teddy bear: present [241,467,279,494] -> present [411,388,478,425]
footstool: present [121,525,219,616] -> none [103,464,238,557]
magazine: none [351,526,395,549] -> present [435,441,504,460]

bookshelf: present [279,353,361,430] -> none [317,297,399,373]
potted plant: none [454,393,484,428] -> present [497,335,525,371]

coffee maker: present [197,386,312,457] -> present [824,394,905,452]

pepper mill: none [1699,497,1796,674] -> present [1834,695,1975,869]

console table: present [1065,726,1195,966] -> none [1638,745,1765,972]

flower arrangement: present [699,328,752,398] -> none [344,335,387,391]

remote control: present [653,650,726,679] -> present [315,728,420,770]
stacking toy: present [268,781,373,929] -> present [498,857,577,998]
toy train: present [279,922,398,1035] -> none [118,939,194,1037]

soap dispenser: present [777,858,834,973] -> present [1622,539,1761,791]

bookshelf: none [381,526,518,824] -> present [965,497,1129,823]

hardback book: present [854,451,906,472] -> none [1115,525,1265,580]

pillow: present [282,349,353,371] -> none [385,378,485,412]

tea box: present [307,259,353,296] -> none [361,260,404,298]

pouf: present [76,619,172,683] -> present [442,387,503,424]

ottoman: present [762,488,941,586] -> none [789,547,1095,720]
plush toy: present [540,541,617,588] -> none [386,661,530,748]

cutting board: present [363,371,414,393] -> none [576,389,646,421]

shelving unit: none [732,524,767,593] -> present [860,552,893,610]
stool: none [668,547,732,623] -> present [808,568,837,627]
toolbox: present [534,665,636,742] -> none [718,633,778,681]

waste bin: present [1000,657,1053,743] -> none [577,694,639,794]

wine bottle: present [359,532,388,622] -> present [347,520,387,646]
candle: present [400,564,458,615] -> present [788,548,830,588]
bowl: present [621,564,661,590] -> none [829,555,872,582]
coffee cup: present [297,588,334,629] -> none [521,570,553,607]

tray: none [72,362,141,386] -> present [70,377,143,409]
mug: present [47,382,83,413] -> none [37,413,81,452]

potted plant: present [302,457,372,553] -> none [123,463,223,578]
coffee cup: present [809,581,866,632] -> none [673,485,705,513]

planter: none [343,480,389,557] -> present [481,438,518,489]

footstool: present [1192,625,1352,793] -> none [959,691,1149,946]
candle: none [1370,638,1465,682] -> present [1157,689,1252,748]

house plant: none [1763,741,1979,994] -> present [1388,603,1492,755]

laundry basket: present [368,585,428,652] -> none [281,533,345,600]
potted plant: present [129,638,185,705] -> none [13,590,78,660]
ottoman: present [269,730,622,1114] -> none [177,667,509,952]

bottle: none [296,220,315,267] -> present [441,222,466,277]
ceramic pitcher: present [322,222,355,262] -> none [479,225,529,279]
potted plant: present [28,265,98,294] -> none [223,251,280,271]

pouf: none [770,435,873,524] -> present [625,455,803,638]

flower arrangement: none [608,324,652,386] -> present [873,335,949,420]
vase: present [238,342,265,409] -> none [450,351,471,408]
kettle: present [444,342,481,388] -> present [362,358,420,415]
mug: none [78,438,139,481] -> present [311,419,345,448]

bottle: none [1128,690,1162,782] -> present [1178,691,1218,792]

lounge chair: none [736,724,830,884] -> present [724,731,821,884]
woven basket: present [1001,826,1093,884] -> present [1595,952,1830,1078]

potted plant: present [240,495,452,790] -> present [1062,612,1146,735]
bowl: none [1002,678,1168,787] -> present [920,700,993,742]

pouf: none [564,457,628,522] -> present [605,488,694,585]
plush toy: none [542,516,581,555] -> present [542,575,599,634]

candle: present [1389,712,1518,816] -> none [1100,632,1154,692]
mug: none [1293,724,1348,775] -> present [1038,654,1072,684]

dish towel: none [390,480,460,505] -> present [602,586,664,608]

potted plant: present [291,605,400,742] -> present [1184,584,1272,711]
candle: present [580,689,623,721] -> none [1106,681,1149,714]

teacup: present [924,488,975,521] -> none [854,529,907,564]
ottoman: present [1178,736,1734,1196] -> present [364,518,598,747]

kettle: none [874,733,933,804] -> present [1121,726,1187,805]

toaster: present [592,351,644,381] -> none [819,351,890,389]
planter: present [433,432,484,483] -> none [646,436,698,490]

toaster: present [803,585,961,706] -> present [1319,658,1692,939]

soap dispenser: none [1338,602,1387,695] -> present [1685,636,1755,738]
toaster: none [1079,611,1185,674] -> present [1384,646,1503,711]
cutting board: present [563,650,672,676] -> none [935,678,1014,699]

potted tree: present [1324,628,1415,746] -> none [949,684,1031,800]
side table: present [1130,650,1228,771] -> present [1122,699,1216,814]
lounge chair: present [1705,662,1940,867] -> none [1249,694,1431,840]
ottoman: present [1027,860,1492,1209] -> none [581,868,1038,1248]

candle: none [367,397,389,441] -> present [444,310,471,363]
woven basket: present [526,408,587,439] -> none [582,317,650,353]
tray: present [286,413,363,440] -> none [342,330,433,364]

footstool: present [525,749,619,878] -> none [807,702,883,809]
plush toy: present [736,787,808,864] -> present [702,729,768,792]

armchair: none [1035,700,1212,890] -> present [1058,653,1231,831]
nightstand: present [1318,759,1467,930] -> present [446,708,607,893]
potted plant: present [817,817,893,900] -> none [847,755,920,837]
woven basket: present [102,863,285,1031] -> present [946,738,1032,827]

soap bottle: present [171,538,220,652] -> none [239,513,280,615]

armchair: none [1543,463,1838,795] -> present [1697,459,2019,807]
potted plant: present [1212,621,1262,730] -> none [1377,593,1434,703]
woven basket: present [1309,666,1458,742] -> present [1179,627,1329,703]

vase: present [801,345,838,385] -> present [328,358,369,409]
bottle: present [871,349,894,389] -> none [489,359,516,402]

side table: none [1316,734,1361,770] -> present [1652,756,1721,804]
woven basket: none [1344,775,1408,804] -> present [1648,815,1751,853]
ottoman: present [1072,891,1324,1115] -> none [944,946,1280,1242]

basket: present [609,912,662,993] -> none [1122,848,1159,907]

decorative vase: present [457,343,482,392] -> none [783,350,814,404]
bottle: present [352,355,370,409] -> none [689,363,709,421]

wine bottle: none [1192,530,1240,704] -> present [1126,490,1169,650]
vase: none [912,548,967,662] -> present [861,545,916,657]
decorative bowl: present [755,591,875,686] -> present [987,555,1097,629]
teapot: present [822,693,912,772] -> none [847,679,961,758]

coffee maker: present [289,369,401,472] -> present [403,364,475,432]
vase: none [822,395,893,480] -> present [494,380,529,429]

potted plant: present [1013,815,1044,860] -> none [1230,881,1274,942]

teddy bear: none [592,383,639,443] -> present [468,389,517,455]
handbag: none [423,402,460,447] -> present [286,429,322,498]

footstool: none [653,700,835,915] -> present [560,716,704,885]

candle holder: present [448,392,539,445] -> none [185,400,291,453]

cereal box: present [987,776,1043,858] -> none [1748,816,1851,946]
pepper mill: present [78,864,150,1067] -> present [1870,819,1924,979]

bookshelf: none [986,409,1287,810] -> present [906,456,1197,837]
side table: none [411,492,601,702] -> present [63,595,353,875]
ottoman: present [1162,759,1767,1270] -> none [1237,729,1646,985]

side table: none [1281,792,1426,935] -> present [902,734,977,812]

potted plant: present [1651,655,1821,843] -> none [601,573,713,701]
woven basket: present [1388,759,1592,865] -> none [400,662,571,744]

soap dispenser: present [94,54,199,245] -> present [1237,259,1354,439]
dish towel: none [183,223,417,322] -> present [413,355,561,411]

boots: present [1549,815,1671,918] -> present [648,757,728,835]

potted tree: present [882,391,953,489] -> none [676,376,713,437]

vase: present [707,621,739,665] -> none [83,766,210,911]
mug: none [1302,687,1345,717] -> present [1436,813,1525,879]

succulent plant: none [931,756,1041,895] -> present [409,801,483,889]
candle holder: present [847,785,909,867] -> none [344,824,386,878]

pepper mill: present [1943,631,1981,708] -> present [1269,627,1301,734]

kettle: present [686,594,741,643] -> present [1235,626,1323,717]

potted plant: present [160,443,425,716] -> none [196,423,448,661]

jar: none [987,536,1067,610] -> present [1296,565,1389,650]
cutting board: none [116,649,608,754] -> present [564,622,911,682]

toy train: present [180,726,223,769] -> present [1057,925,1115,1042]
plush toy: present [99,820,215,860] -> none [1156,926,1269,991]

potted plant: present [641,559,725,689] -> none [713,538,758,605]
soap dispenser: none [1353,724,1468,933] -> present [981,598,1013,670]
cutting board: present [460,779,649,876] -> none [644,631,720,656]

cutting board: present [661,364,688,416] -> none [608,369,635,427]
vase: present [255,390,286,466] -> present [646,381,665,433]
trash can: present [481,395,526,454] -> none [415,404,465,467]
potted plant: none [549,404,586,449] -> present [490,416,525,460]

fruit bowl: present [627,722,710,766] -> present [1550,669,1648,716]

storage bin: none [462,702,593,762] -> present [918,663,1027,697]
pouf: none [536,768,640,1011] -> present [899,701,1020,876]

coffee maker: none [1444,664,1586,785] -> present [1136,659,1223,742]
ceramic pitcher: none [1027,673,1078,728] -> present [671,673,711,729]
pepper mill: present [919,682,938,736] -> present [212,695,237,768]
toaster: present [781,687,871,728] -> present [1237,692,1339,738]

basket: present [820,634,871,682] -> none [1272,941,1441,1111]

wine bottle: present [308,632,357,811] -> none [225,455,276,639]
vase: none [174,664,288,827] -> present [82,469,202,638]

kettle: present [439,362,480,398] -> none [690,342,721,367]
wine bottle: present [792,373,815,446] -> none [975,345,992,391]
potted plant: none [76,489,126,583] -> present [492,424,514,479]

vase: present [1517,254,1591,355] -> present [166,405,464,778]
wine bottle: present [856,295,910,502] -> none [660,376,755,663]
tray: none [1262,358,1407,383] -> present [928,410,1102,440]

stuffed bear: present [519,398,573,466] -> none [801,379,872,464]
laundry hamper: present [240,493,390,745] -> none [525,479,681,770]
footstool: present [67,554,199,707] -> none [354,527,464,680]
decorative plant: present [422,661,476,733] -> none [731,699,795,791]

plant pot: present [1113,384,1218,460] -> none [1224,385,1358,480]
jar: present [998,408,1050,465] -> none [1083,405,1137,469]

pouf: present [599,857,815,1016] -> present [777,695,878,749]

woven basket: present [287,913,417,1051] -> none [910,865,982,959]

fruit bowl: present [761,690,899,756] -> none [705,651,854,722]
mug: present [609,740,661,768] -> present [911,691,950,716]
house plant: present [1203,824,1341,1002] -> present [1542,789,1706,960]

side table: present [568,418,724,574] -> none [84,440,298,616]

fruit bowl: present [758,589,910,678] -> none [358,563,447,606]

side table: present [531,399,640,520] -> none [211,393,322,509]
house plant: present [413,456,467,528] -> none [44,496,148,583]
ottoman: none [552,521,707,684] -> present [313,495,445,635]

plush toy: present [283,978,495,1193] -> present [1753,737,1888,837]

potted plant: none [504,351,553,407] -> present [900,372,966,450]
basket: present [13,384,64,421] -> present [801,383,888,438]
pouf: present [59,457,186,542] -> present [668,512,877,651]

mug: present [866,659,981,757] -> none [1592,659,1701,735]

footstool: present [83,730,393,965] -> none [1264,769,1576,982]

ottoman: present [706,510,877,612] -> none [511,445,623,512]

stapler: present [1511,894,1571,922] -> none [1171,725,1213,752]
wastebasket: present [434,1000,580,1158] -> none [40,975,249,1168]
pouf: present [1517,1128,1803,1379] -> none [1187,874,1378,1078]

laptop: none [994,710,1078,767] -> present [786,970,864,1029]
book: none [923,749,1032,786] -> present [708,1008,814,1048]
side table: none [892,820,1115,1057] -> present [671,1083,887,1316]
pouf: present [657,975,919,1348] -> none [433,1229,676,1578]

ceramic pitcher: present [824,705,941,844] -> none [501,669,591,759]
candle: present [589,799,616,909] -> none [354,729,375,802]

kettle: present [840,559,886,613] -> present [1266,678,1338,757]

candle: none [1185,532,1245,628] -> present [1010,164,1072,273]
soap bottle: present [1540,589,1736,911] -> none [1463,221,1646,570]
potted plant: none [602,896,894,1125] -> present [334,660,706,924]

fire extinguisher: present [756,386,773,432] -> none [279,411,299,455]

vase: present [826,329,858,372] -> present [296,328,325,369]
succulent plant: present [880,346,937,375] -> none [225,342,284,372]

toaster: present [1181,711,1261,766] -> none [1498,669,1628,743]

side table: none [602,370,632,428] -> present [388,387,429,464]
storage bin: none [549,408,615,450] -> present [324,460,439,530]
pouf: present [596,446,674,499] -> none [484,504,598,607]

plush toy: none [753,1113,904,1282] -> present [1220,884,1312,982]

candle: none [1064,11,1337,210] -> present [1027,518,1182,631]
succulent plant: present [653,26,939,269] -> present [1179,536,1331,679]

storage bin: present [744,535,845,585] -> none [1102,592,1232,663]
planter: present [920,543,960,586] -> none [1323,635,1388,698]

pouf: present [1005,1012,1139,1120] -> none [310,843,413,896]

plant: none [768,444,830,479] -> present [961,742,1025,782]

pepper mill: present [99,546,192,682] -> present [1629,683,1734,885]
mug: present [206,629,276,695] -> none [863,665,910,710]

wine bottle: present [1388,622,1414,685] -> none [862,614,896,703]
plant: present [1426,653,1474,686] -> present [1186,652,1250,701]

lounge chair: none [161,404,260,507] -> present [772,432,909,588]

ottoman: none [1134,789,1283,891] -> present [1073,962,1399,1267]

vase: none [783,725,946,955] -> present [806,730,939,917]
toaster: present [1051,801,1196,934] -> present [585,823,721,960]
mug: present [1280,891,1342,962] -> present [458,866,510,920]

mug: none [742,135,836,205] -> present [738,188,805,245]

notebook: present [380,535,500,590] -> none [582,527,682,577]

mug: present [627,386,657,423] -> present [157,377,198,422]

##############################

_Exercise_
Write out every line from the data above that includes "plush".

_Answer box_
plush toy: present [540,541,617,588] -> none [386,661,530,748]
plush toy: none [542,516,581,555] -> present [542,575,599,634]
plush toy: present [736,787,808,864] -> present [702,729,768,792]
plush toy: present [99,820,215,860] -> none [1156,926,1269,991]
plush toy: present [283,978,495,1193] -> present [1753,737,1888,837]
plush toy: none [753,1113,904,1282] -> present [1220,884,1312,982]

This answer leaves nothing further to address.